Four isolates (Proteus mirabilis isolates) showed a weak amplicon with an undefined melting temperature (Tm) of 83.7°C in MM2. Sequencing of the amplicons identified an unrelated genomic region in P. mirabilis amplified with the OXA-23-like primer pair. The results were rated negative.
The basis of most current assays is gel-based PCR that may be followed by sequencing (12). Thus, our assay speeds up analysis. The second advantage is the potential for fully automated carbapenemase detection. In this study, the assay was initially evaluated in the PCR-only mode using the BD Max system as a real-time cycler. However, the setup of this platform allows running of in-house assays with automated nucleic acid extraction and PCR. Flexible changes in the composition of the primer panels used would be possible. For the fully automated PCR, we used an ExK-DNA-3 extraction kit (BD). Two PCR mixes of 18 μl each were prepared in conical snap-in tubes fitting the BD Max extraction strip and sealed using an adhesive cover foil (PlateMax sealer, sealed twice for 8 s at 180°C; Axygen). This mix was added into position 2 of the unitized reaction strip. Position 3 was filled with 100 μl of 10 mM Tris-HCl, 1 mM EDTA (pH 8) buffer to neutralize the elution solution. A colony was picked and added together with 750 μl water into the sample buffer tube. The full process was run as a type 2 reaction (liquid primer probes). Using defined strains in 3 to 6 repeats, we observed melting temperatures as follows: IMP-1, 85.0 ± 0.4°C (mean ± standard deviation [SD]); IMP-2, 84.5 ± 0.4°C; 16S, 86.6 ± 0.2°C; GES, 89.4 ± 0.3°C; VIM-2, 90.5 ± 0.2°C; KPC, 93.1 ± 0.4°C; OXA-23-like, 84.8 ± 0.4°C; OXA-48-like, 87.0 ± 0.2°C; VIM-1, 91.5 ± 0.1°C; and NDM, 92.8 ± 0.2°C. Melting temperatures were well separated as observed with plasmids and strains in the PCR-only mode (Fig. 1C). The results confirm feasibility in the fully automated detection mode.

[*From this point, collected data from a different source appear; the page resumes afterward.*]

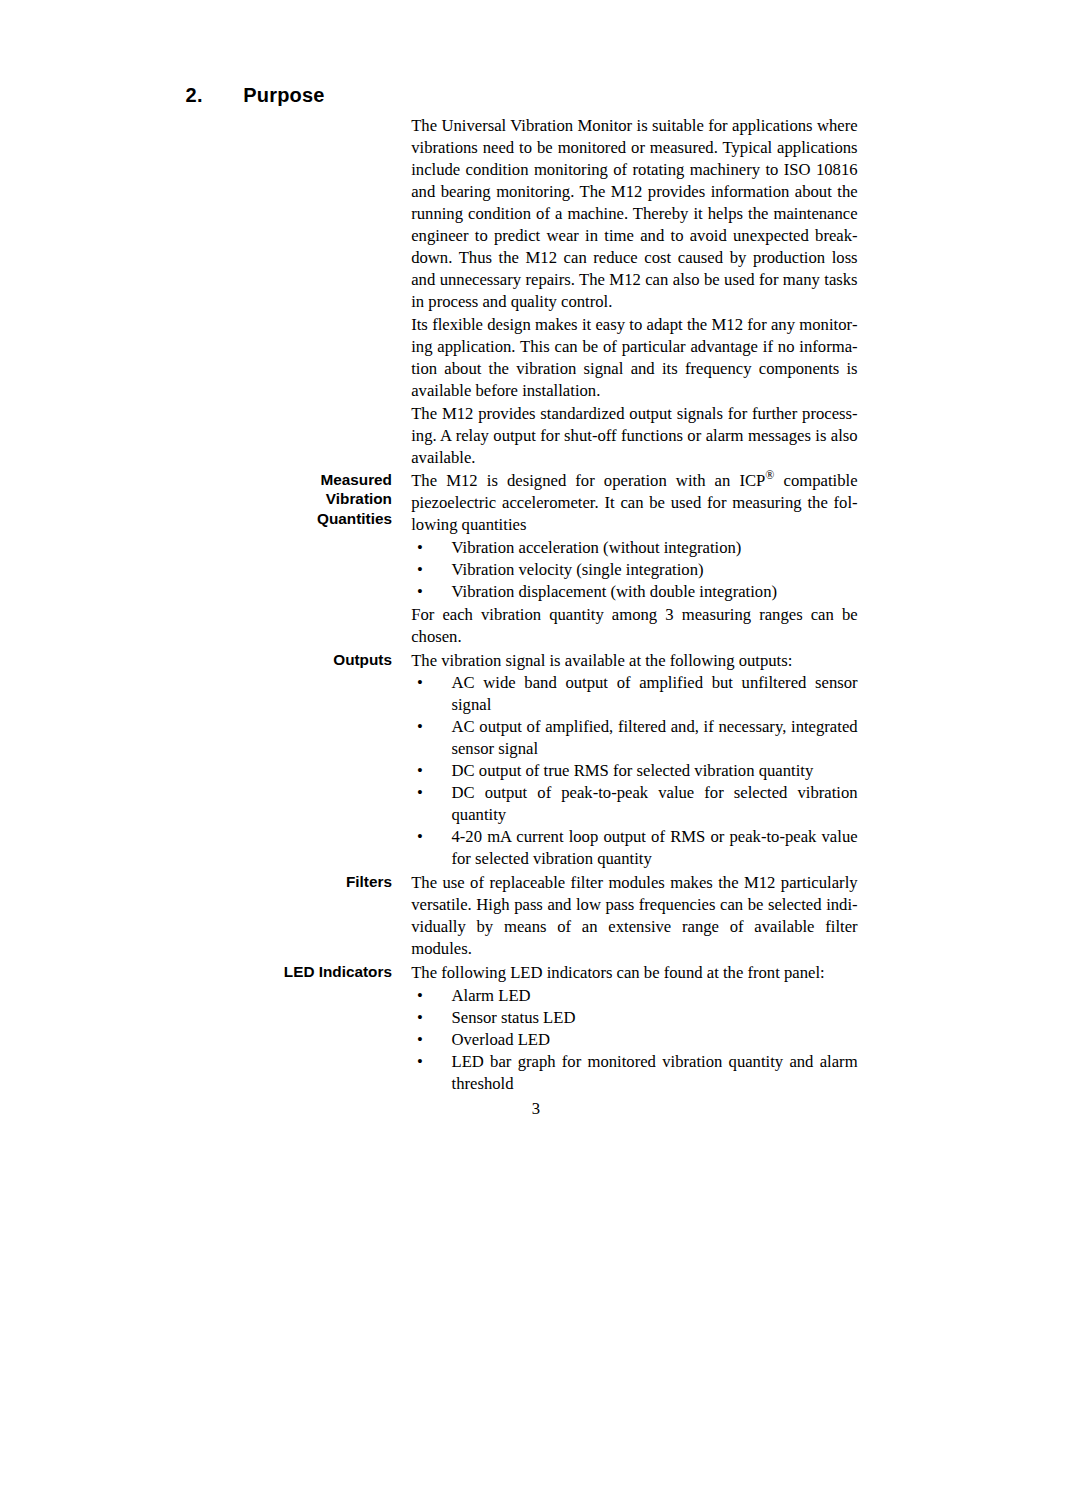2. Purpose
The Universal Vibration Monitor is suitable for applications where vibrations need to be monitored or measured. Typical applications include condition monitoring of rotating machinery to ISO 10816 and bearing monitoring. The M12 provides information about the running condition of a machine. Thereby it helps the maintenance engineer to predict wear in time and to avoid unexpected breakdown. Thus the M12 can reduce cost caused by production loss and unnecessary repairs. The M12 can also be used for many tasks in process and quality control.
Its flexible design makes it easy to adapt the M12 for any monitoring application. This can be of particular advantage if no information about the vibration signal and its frequency components is available before installation.
The M12 provides standardized output signals for further processing. A relay output for shut-off functions or alarm messages is also available.
Measured
Vibration
Quantities
The M12 is designed for operation with an ICP® compatible piezoelectric accelerometer. It can be used for measuring the following quantities
Vibration acceleration (without integration)
Vibration velocity (single integration)
Vibration displacement (with double integration)
For each vibration quantity among 3 measuring ranges can be chosen.
Outputs
The vibration signal is available at the following outputs:
AC wide band output of amplified but unfiltered sensor signal
AC output of amplified, filtered and, if necessary, integrated sensor signal
DC output of true RMS for selected vibration quantity
DC output of peak-to-peak value for selected vibration quantity
4-20 mA current loop output of RMS or peak-to-peak value for selected vibration quantity
Filters
The use of replaceable filter modules makes the M12 particularly versatile. High pass and low pass frequencies can be selected individually by means of an extensive range of available filter modules.
LED Indicators
The following LED indicators can be found at the front panel:
Alarm LED
Sensor status LED
Overload LED
LED bar graph for monitored vibration quantity and alarm threshold
3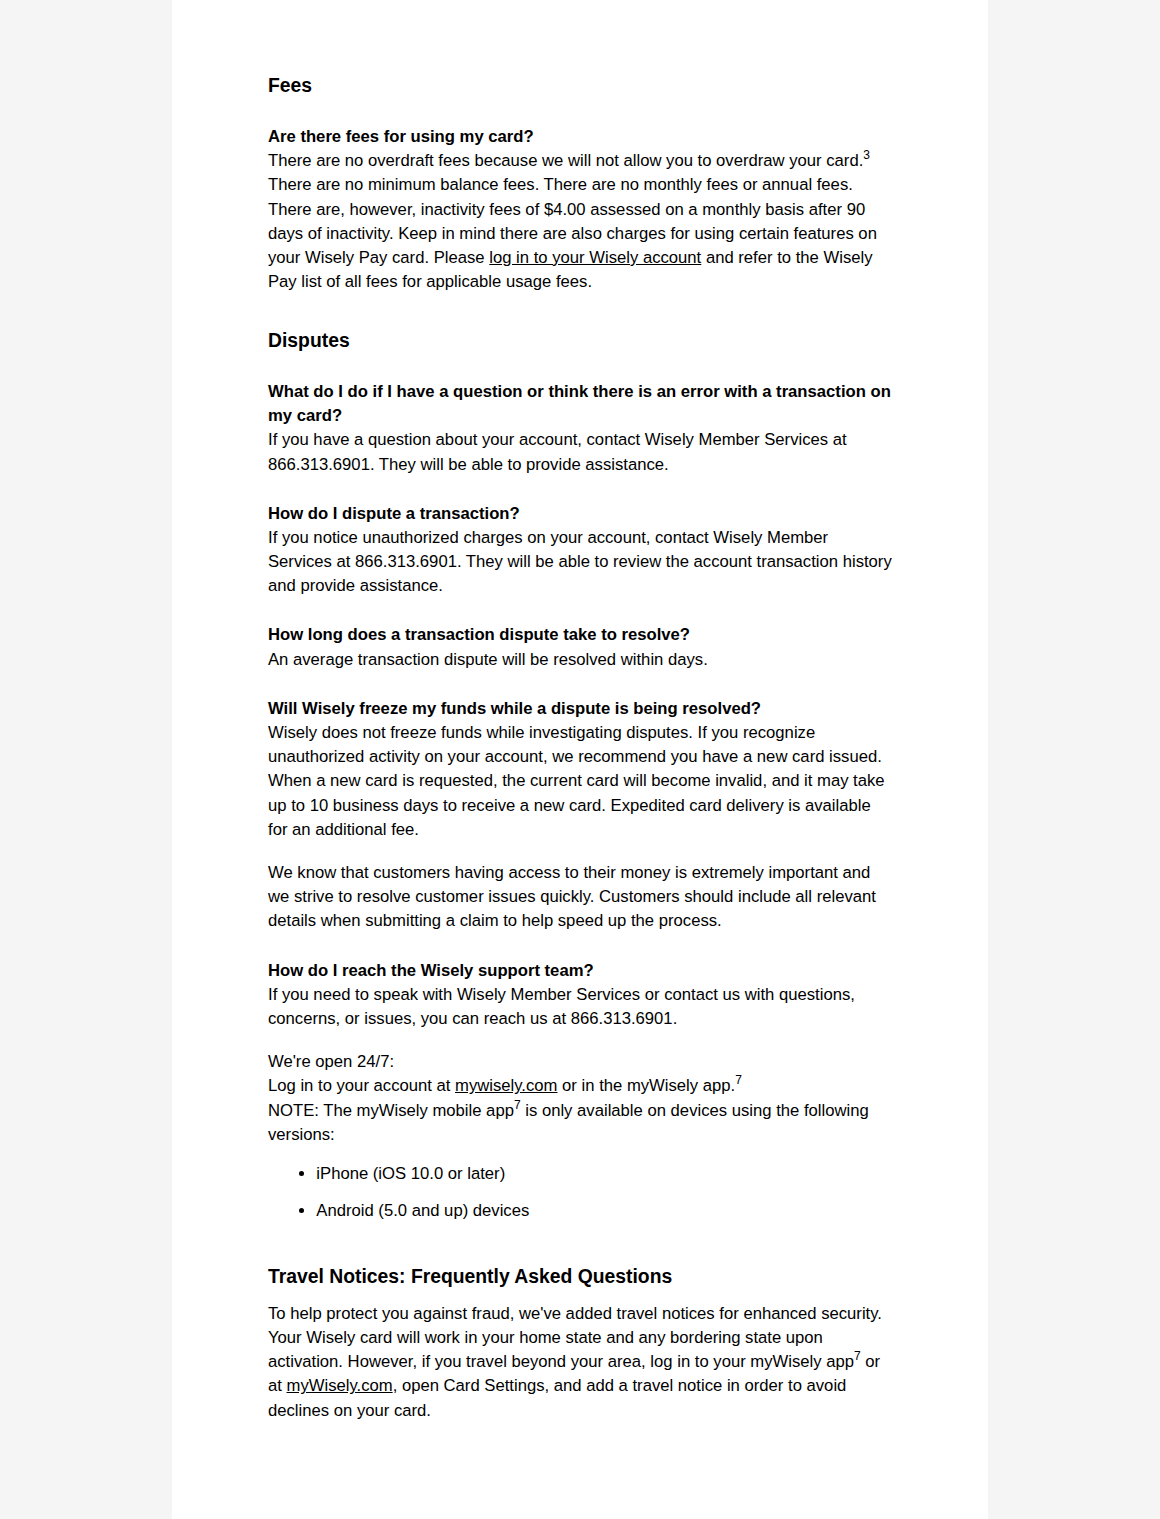Fees
Are there fees for using my card?
There are no overdraft fees because we will not allow you to overdraw your card.3 There are no minimum balance fees. There are no monthly fees or annual fees. There are, however, inactivity fees of $4.00 assessed on a monthly basis after 90 days of inactivity. Keep in mind there are also charges for using certain features on your Wisely Pay card. Please log in to your Wisely account and refer to the Wisely Pay list of all fees for applicable usage fees.
Disputes
What do I do if I have a question or think there is an error with a transaction on my card?
If you have a question about your account, contact Wisely Member Services at 866.313.6901. They will be able to provide assistance.
How do I dispute a transaction?
If you notice unauthorized charges on your account, contact Wisely Member Services at 866.313.6901. They will be able to review the account transaction history and provide assistance.
How long does a transaction dispute take to resolve?
An average transaction dispute will be resolved within days.
Will Wisely freeze my funds while a dispute is being resolved?
Wisely does not freeze funds while investigating disputes. If you recognize unauthorized activity on your account, we recommend you have a new card issued. When a new card is requested, the current card will become invalid, and it may take up to 10 business days to receive a new card. Expedited card delivery is available for an additional fee.
We know that customers having access to their money is extremely important and we strive to resolve customer issues quickly. Customers should include all relevant details when submitting a claim to help speed up the process.
How do I reach the Wisely support team?
If you need to speak with Wisely Member Services or contact us with questions, concerns, or issues, you can reach us at 866.313.6901.
We're open 24/7:
Log in to your account at mywisely.com or in the myWisely app.7
NOTE: The myWisely mobile app7 is only available on devices using the following versions:
iPhone (iOS 10.0 or later)
Android (5.0 and up) devices
Travel Notices: Frequently Asked Questions
To help protect you against fraud, we've added travel notices for enhanced security. Your Wisely card will work in your home state and any bordering state upon activation. However, if you travel beyond your area, log in to your myWisely app7 or at myWisely.com, open Card Settings, and add a travel notice in order to avoid declines on your card.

Overall, a few weaknesses of this assay were observed: The assay missed some IMP-type carbapenemases, which has also been reported for commercial multiplex PCR assays (13). The importance of IMP-type isolates can be questioned for our region, because among the analyzed consecutive isolates no single IMP-positive isolate was present. With respect to the choice of molecular targets in our study, some carbapenemases frequently found in the A. baumannii complex (e.g., OXA-58) are lacking. However, for Enterobacteriaceae and P. aeruginosa, the most frequent carbapenemases are covered. Another disadvantage is that at present two extraction reactions must be run in the automated mode. A new reaction strip that allows running of two PCRs from one extraction is in development.

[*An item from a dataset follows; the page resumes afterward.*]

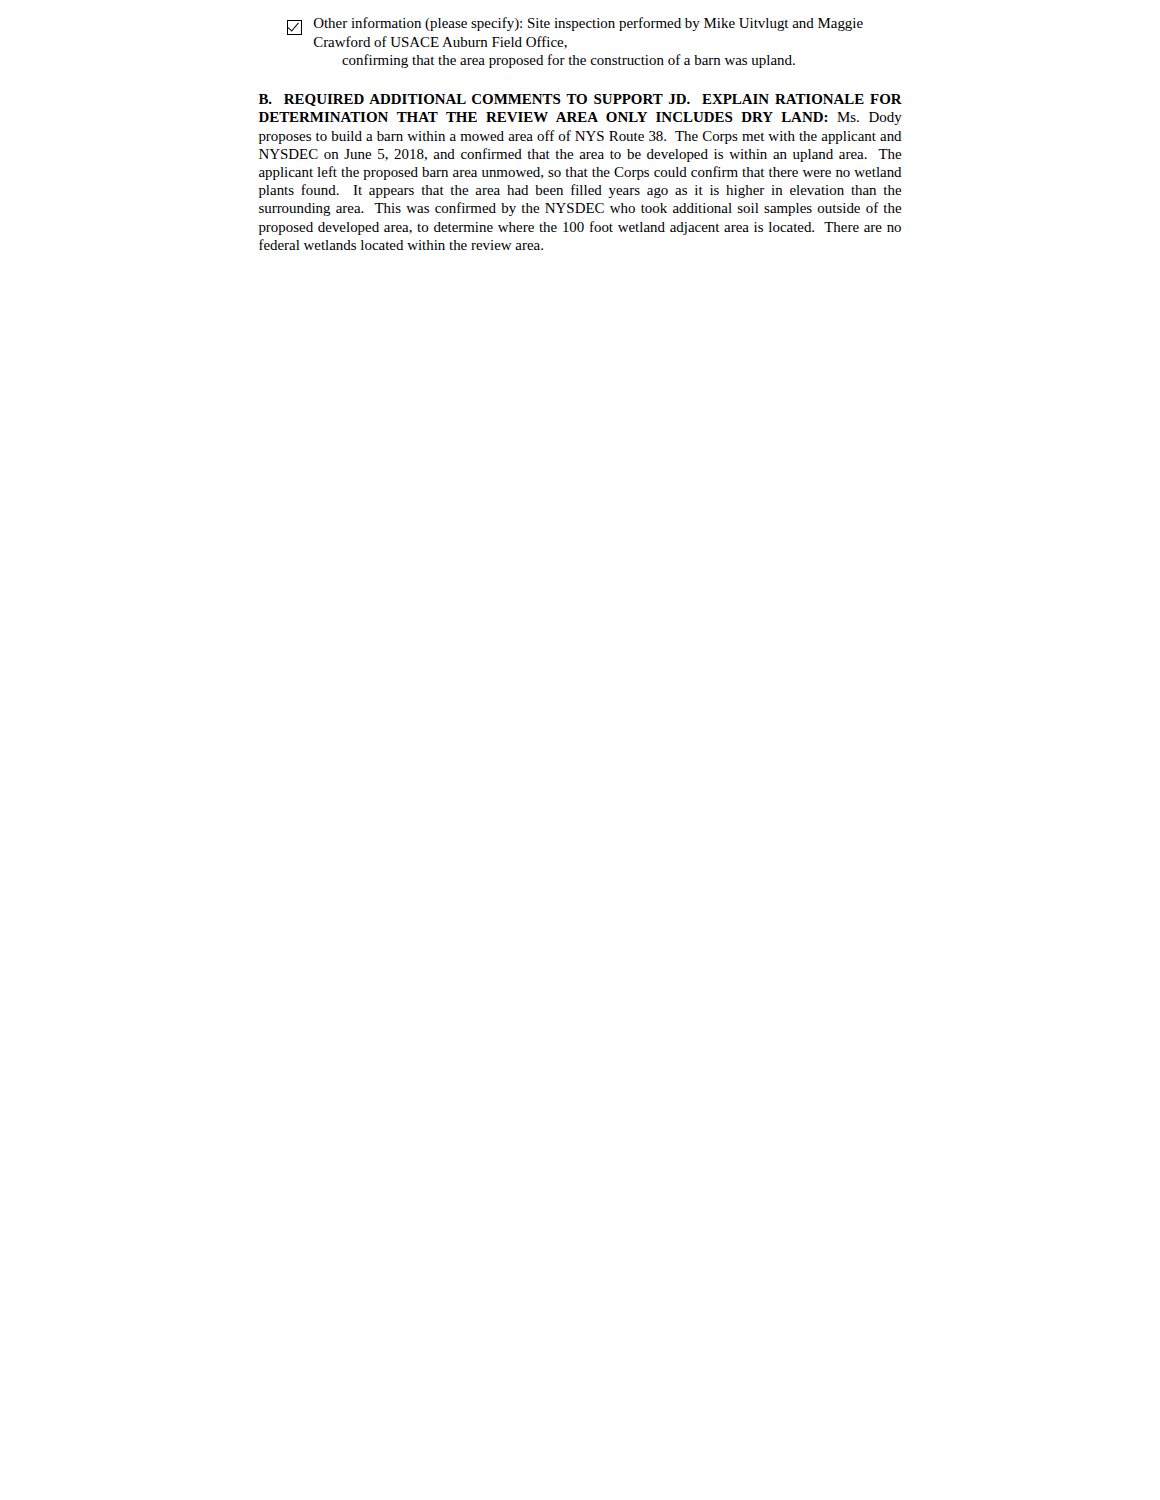Other information (please specify): Site inspection performed by Mike Uitvlugt and Maggie Crawford of USACE Auburn Field Office, confirming that the area proposed for the construction of a barn was upland.
B. REQUIRED ADDITIONAL COMMENTS TO SUPPORT JD. EXPLAIN RATIONALE FOR DETERMINATION THAT THE REVIEW AREA ONLY INCLUDES DRY LAND: Ms. Dody proposes to build a barn within a mowed area off of NYS Route 38. The Corps met with the applicant and NYSDEC on June 5, 2018, and confirmed that the area to be developed is within an upland area. The applicant left the proposed barn area unmowed, so that the Corps could confirm that there were no wetland plants found. It appears that the area had been filled years ago as it is higher in elevation than the surrounding area. This was confirmed by the NYSDEC who took additional soil samples outside of the proposed developed area, to determine where the 100 foot wetland adjacent area is located. There are no federal wetlands located within the review area.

In conclusion, the results of our study show that melting point-based identification of PCR-amplified carbapenemase resistance genes on the BD Max system allows easy, rapid, sensitive, and specific detection of carbapenemases.
Supplementary Material
ACKNOWLEDGMENTS
This work was supported by the Robert Koch Institute with funds provided by the German Ministry of Health (grant 1369-402). BD Diagnostics supported the study by providing consumables but had no influence on the design or evaluation of the entire study.

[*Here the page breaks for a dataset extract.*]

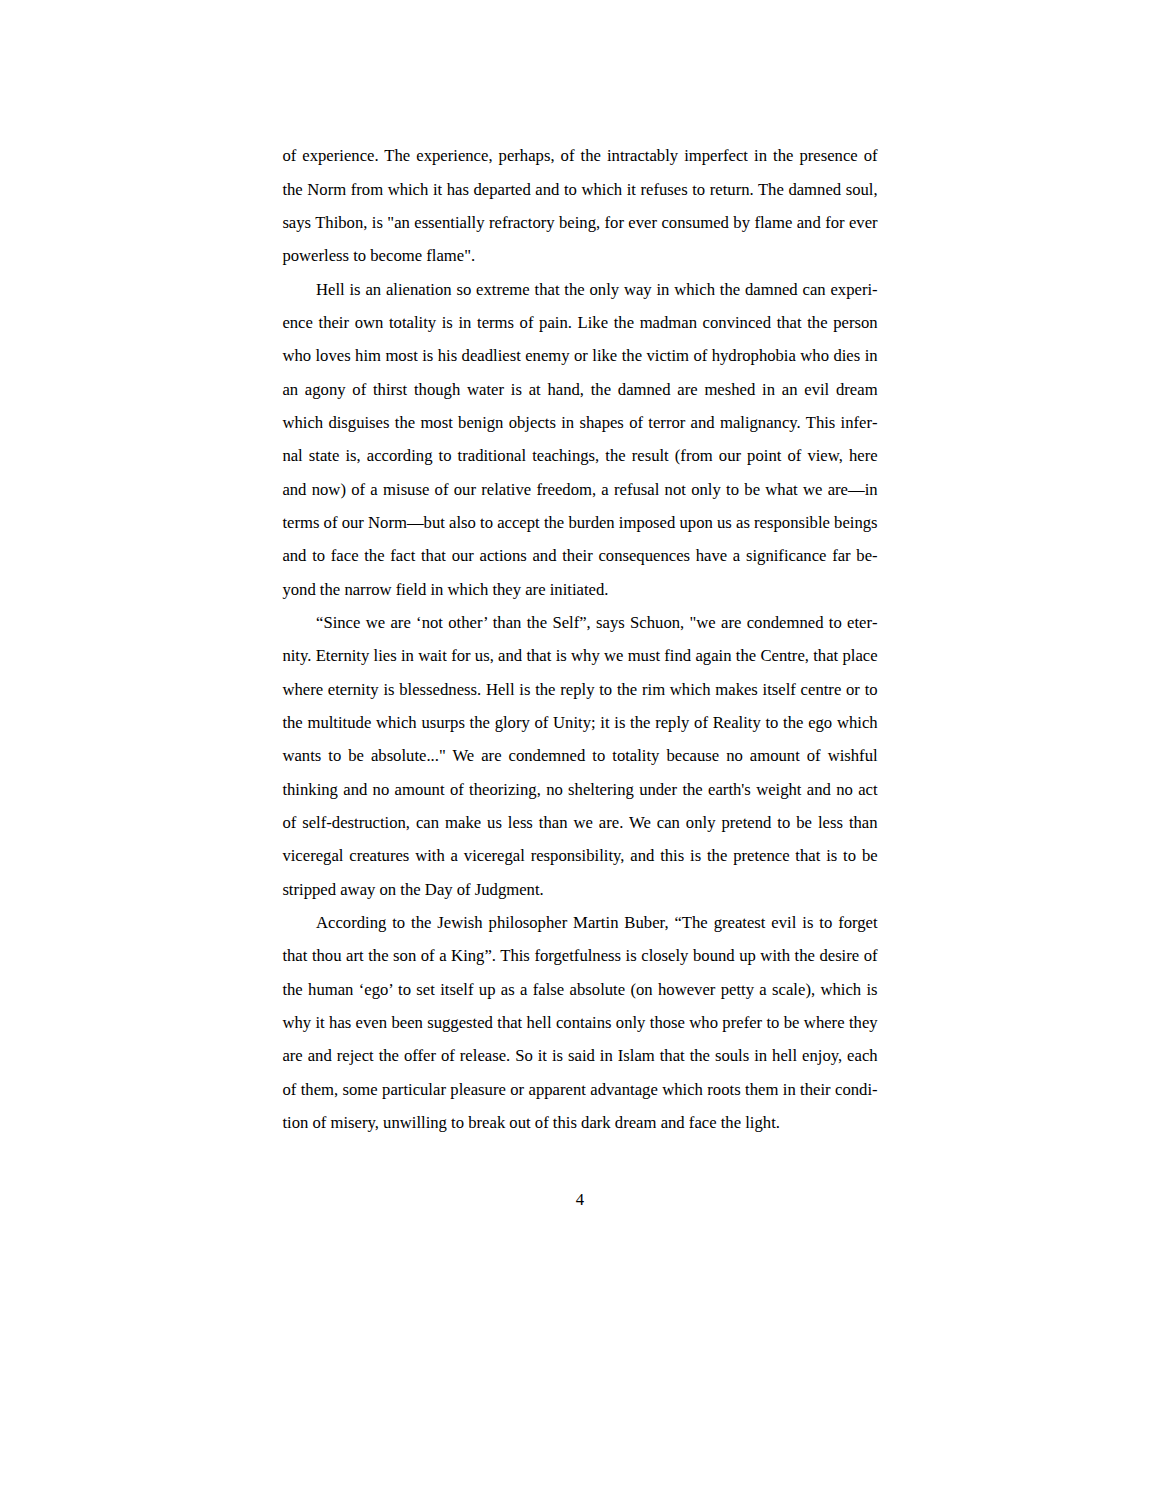of experience. The experience, perhaps, of the intractably imperfect in the presence of the Norm from which it has departed and to which it refuses to return. The damned soul, says Thibon, is "an essentially refractory being, for ever consumed by flame and for ever powerless to become flame".
Hell is an alienation so extreme that the only way in which the damned can experience their own totality is in terms of pain. Like the madman convinced that the person who loves him most is his deadliest enemy or like the victim of hydrophobia who dies in an agony of thirst though water is at hand, the damned are meshed in an evil dream which disguises the most benign objects in shapes of terror and malignancy. This infernal state is, according to traditional teachings, the result (from our point of view, here and now) of a misuse of our relative freedom, a refusal not only to be what we are—in terms of our Norm—but also to accept the burden imposed upon us as responsible beings and to face the fact that our actions and their consequences have a significance far beyond the narrow field in which they are initiated.
“Since we are ‘not other’ than the Self”, says Schuon, "we are condemned to eternity. Eternity lies in wait for us, and that is why we must find again the Centre, that place where eternity is blessedness. Hell is the reply to the rim which makes itself centre or to the multitude which usurps the glory of Unity; it is the reply of Reality to the ego which wants to be absolute..." We are condemned to totality because no amount of wishful thinking and no amount of theorizing, no sheltering under the earth's weight and no act of self-destruction, can make us less than we are. We can only pretend to be less than viceregal creatures with a viceregal responsibility, and this is the pretence that is to be stripped away on the Day of Judgment.
According to the Jewish philosopher Martin Buber, “The greatest evil is to forget that thou art the son of a King”. This forgetfulness is closely bound up with the desire of the human ‘ego’ to set itself up as a false absolute (on however petty a scale), which is why it has even been suggested that hell contains only those who prefer to be where they are and reject the offer of release. So it is said in Islam that the souls in hell enjoy, each of them, some particular pleasure or apparent advantage which roots them in their condition of misery, unwilling to break out of this dark dream and face the light.
4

A.H.D. and S.Z. have each received a speaker's honorarium from BD Diagnostics. M.K. has received speaker or consultancy fees or research grants from Amplex, AstraZeneca, Bayer, Becton, Dickinson, bioMérieux, Bio-Rad, Infectopharm, MSD, Pfizer, Roche Diagnostics, and Siemens Healthcare.
Footnotes
Published ahead of print 12 February 2014
Supplemental material for this article may be found at http://dx.doi.org/10.1128/JCM.00373-14.
REFERENCES
- 1.Miriagou V, Cornaglia G, Edelstein M, Galani I, Giske CG, Gniadkowski M, Malamou-Lada E, Martinez-Martinez L, Navarro F, Nordmann P, Peixe L, Pournaras S, Rossolini GM, Tsakris A, Vatopoulos A, Canton R. 2010. Acquired carbapenemases in Gram-negative bacterial pathogens: detection and surveillance issues. Clin. Microbiol. Infect. 16:112–122. 10.1111/j.1469-0691.2009.03116.x [DOI] [PubMed] [Google Scholar]
- 2.Pasteran F, Mendez T, Guerriero L, Rapoport M, Corso A. 2009. Sensitive screening tests for suspected class A carbapenemase production in species of Enterobacteriaceae. J. Clin. Microbiol. 47:1631–1639. 10.1128/JCM.00130-09 [DOI] [PMC free article] [PubMed] [Google Scholar]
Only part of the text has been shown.